On le répète souvent mais pour un premier film, nul besoin d’aller chercher très loin, on parle généralement bien mieux de ce qui nous est proche et familier. C’est ce que fait Hassan Guerrar avec Barbès, Little Algérie, chronique qui nous offre par personnage interposé, une déambulation pleine de charme dans les ruelles animées de Barbès, quartier cosmopolite mais éminemment algérien de Paris. « Les Chinois ont le 13ème, nous on a Barbès » s’exclame avec humour un protagoniste du film. Avec cette première expérience de réalisateur, Hassan Guerrar voyage dans son quartier, dans sa culture, dans certains recoins de sa vie et ses souvenirs.

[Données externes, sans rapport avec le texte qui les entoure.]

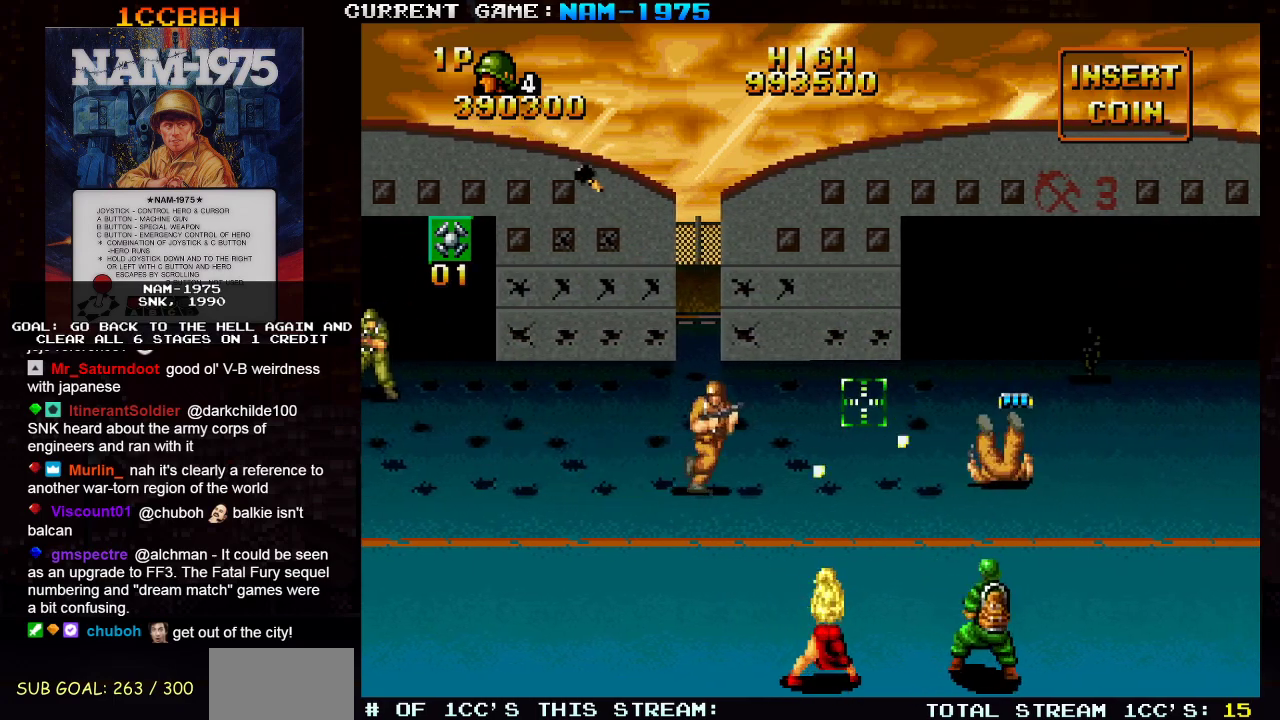
{"buttons": ["SQUARE", "R1"], "left_stick": "right", "events": [[233, "left_stick", "center"], [284, "left_stick", "right"], [400, "R1", "down"]]}
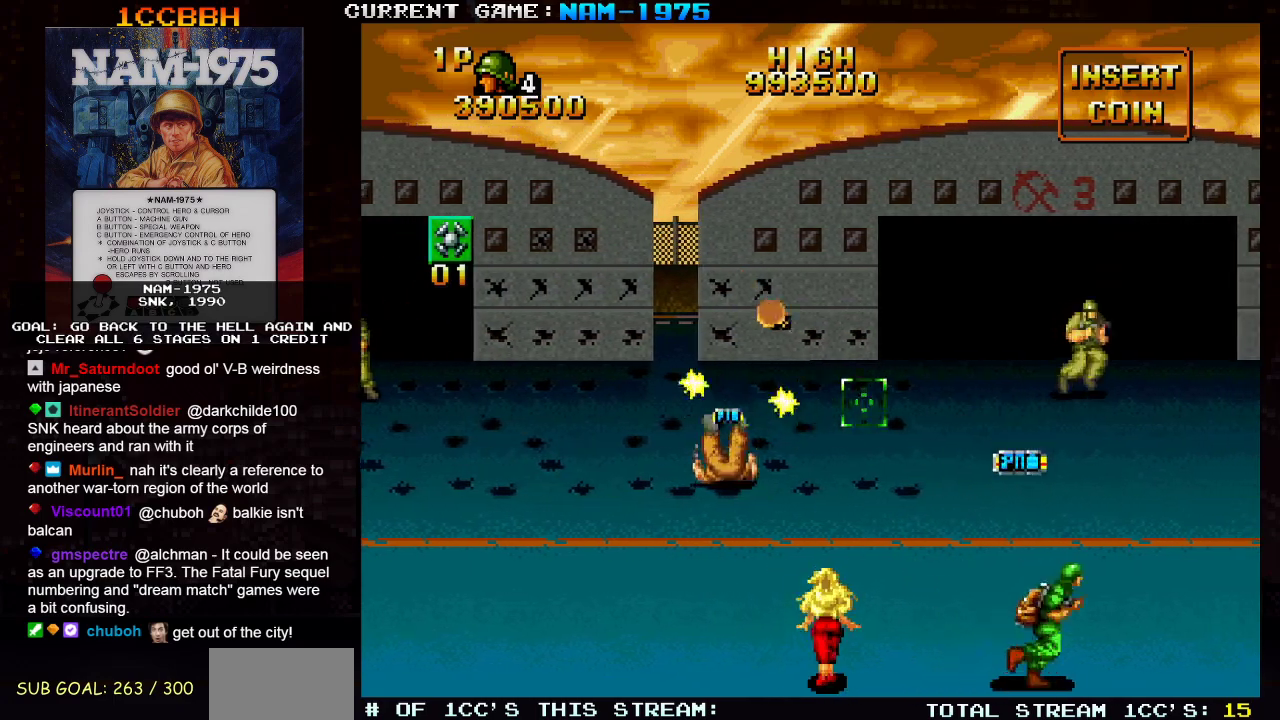
{"buttons": ["SQUARE"], "left_stick": "right", "events": [[34, "left_stick", "up-right"], [84, "R1", "up"], [184, "left_stick", "right"]]}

Barbès, Little Algérie raconte rien et tout à la fois. Enfin, plutôt tout que rien. Parce qu’il se drape dans les oripeaux de la chronique, un peu comme si le cinéma de Deniz Gamze Ergüven rencontrait celui de Woody Allen à Barbès, le film d’Hassan Guerrar est une incursion, comme une balade dans un quartier et une culture, sans avoir recours à une narration nécessairement rythmée par des événements et rebondissements. Hors du temps, hors d’une histoire classique, Barbès, Little Algérie adopte le mouvement qui fait tourner le quartier de Barbès et les habitants qui l’animent, et vibre au rythme des jours qui passent et des figures qui s’y trouvent et s’y retrouvent. Comme Malek, quarantenaire qui vient d’y emménager. Comme son neuveu Riyad qui découvre la France. Comme « monsieur Préfecture », le gouailleur du coin à qui il faut s’adresser pour avoir des faux papiers. Comme Hadria qui tient un bar-restaurant où les anciens se rejoignent pour passer un moment. Comme Slimane, qui est toujours là. Comme ceux qui s’occupent de la collecte alimentaire pour les démunis. Et comme tous les autres…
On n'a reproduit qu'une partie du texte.